Don’t let the different acronyms put you off and in truth, they all kind of reflect the same thing: a group of people who are either not cisgender (identify with the gender you were assigned at birth) and/or straight (attracted to the opposite sex/ heterosexual). That’s it really. As easy as ABC.
Parents and allies must inform themselves
I recently went to a Shoutout workshop for allies who want to become more aware of LGBTI+ terminology and it was really positive – but it highlighted to me what people don’t know.
So, as a foundation and resource, the group TSER (Trans Student Educational Resources) have a great glossary of terms that cover the more basic definitions like sex, gender, gender identity, sexuality and sexual orientation. and terms that you wouldn’t hear on a day-to-day basis like agender, queer, pansexual, etc.
It’s a really good resource if you want to inform yourself but don’t feel too scared or overwhelmed if you’re an ally and don’t understand everything because you won’t. It has taken me the better part of two years to fully understand the diversity that exists when it comes to gender and sexuality.
Genuinely, I completely understand how difficult it is to comprehend the feeling of not identifying with the gender you were assigned at birth (i.e. being transgender).
I have made all the mistakes of calling my friends their birth name, using the wrong pronouns and even describing transgender as ‘being born in the wrong body’.
It’s okay to make mistakes. If your child, friend or student is transitioning then you’re going to make mistakes – but making a conscious effort and developing an awareness are key.
Pride is a protest
This level of awareness is seen so well in the major cities of the country and world. Saturday 30th June saw 60,000 people descend on Dublin to celebrate LGBTQ Pride while the following weekend saw London and Madrid celebrate Pride.
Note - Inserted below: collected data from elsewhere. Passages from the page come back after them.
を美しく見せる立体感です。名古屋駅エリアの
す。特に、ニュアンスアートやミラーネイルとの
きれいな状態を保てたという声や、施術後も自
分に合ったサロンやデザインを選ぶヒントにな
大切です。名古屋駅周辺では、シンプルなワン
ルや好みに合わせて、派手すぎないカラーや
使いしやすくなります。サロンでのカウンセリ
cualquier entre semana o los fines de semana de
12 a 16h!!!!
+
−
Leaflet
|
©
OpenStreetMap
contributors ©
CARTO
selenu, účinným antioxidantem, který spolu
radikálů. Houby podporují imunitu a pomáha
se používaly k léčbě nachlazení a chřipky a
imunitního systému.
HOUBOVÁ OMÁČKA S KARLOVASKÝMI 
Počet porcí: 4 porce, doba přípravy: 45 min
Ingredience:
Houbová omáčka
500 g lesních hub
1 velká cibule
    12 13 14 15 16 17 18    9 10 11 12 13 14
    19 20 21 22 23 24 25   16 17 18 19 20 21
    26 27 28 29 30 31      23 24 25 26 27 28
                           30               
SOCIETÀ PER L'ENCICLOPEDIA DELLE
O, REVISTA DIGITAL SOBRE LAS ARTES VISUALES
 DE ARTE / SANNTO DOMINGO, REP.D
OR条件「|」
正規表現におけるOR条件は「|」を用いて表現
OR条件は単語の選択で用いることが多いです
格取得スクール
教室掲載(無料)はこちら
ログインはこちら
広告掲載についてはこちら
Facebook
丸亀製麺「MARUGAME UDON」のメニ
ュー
In Dublin we marched through the streets of the capital to both celebrate how far Ireland has come, and to protest against the inequalities that LGBTI+ people face on a daily basis in Ireland and across the world.
The theme this year was ‘We are Family’ and it was so encouraging to see the likes of Mary McAleese, her husband Martin, and their son Justin with his husband march together while Dublin Bus’s Proud Dads video epitomised what it is to accept, to love, and to be family.
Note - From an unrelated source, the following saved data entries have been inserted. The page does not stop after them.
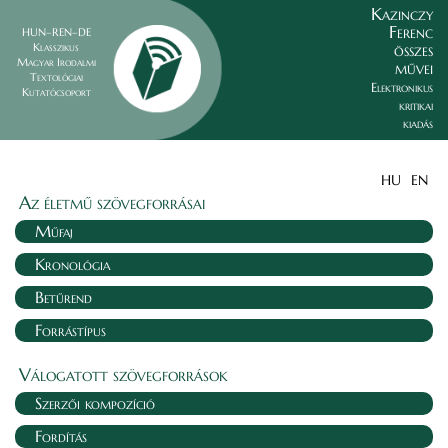
Kazinczy
Ferenc
HUN–REN–DE
összes
Klasszikus
Magyar Irodalmi
művei
Textológiai
Elektronikus
Kutatócsoport
kritikai
kiadás
HU
EN
Az életmű szövegforrásai
Műfaj
Kronológia
Betűrend
Forrástípus
Válogatott szövegforrások
Szerzői kompozíció
Fordítás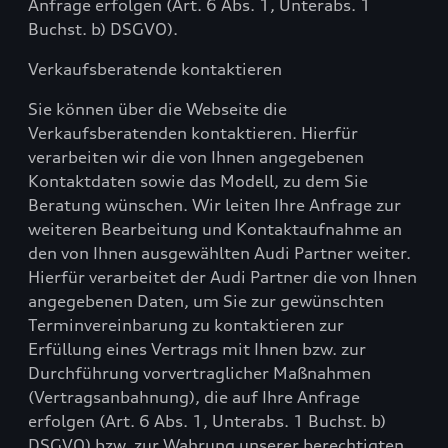
Anfrage erfolgen (Art. 6 Abs. 1, Unterabs. 1
Buchst. b) DSGVO).
Verkaufsberatende kontaktieren
Sie können über die Webseite die
Verkaufsberatenden kontaktieren. Hierfür
verarbeiten wir die von Ihnen angegebenen
Kontaktdaten sowie das Modell, zu dem Sie
Beratung wünschen. Wir leiten Ihre Anfrage zur
weiteren Bearbeitung und Kontaktaufnahme an
den von Ihnen ausgewählten Audi Partner weiter.
Hierfür verarbeitet der Audi Partner die von Ihnen
angegebenen Daten, um Sie zur gewünschten
Terminvereinbarung zu kontaktieren zur
Erfüllung eines Vertrags mit Ihnen bzw. zur
Durchführung vorvertraglicher Maßnahmen
(Vertragsanbahnung), die auf Ihre Anfrage
erfolgen (Art. 6 Abs. 1, Unterabs. 1 Buchst. b)
DSGVO) bzw. zur Wahrung unserer berechtigten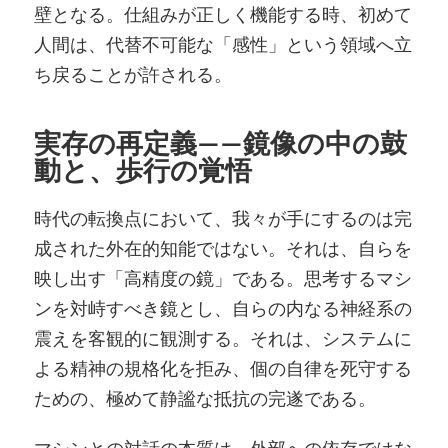
壁となる。仕組みが正しく機能する時、初めて
人間は、代替不可能な「感性」という領域へ立
ち戻ることが許される。
実存の再定義——鏡像の中の鼓
動と、歩行の覚悟
時代の転換点において、我々が手にするのは完
成された外在的知能ではない。それは、自らを
映し出す「高精度の鏡」である。思考するマシ
ンを対峙すべき鏡とし、自らの内なる神経系の
震えを客観的に観測する。それは、システムに
よる精神の規格化を拒み、個の自律を死守する
ための、極めて静謐な抵抗の完遂である。
マシンとの対話の本質は、外部への依存ではな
I am often asked why there is no Straight Pride, but in reality it’s because we still have not achieved equality in our country for LGBTI+ people.
Pride is not just a celebration – it is at its core a protest against injustice and inequality.
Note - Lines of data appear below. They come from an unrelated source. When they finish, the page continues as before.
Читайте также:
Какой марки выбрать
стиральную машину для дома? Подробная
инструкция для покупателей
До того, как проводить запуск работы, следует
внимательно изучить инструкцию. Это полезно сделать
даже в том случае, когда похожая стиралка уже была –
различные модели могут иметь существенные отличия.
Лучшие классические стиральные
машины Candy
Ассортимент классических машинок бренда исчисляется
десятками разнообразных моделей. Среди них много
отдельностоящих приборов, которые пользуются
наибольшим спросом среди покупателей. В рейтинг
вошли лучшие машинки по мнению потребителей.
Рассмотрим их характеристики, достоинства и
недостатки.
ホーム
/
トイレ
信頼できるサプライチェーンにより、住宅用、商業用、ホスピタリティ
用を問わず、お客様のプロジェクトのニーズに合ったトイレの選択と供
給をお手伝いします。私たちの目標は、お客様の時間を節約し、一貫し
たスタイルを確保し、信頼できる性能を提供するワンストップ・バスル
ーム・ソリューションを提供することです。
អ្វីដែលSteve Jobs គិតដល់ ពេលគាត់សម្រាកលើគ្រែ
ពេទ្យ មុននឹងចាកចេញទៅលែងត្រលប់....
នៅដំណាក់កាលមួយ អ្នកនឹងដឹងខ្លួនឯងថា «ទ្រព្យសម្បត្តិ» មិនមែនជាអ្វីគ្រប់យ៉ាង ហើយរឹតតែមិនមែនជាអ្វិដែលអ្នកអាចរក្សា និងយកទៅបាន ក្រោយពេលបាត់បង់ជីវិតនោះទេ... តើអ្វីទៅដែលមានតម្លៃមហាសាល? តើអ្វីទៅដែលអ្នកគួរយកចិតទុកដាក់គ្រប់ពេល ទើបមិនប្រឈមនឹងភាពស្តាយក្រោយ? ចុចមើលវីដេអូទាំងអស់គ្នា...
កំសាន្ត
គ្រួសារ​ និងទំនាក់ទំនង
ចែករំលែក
The people of Ireland are inherently good, decent and fair. We know what it’s like to be oppressed and suffer from injustice (The Act of Union, Magdalene Laundries, Direct Provision Centres, and so on… it’s a very long list).
How and ever, equality is in our DNA: In 1916, the Leaders of the Rising stated: ‘The Republic guarantees religious and civil liberty, equal rights and equal opportunities of all its citizens, and declares its resolve to pursue the happiness and prosperity of the whole nation and of all its parts, cherishing all the children of the nation equally’.
One hundred and two years later, we have come a long way but we can do better. It’s not time to get complacent or attach terms and conditions with the provision of equality.
Ayrton Kelly is 20 years old and from Letterkenny, Co. Donegal. He is studying Business and French in UCD and before that attended St Eunan’s College. By working with Donegal Youth Service, UCD Students’ Union, Foróige, Youth Work Ireland, BeLonG To and the Department of Children and Youth Affairs has become interested in equality and social Justice. Most recently, he was on the Youth Advisory Group and Oversight Committee for the National LGBTI+ Youth Strategy.
BreakOut is a project for young LGBTI people, LGBTI Allies and young people that believe in social justice aged 12-30, and is operated by Donegal Youth Service. Currently there are groups meeting up regularly in Letterkenny, Ballybofey, Glenties and Moville offering information, training, one-to-one support and guaranteed craic.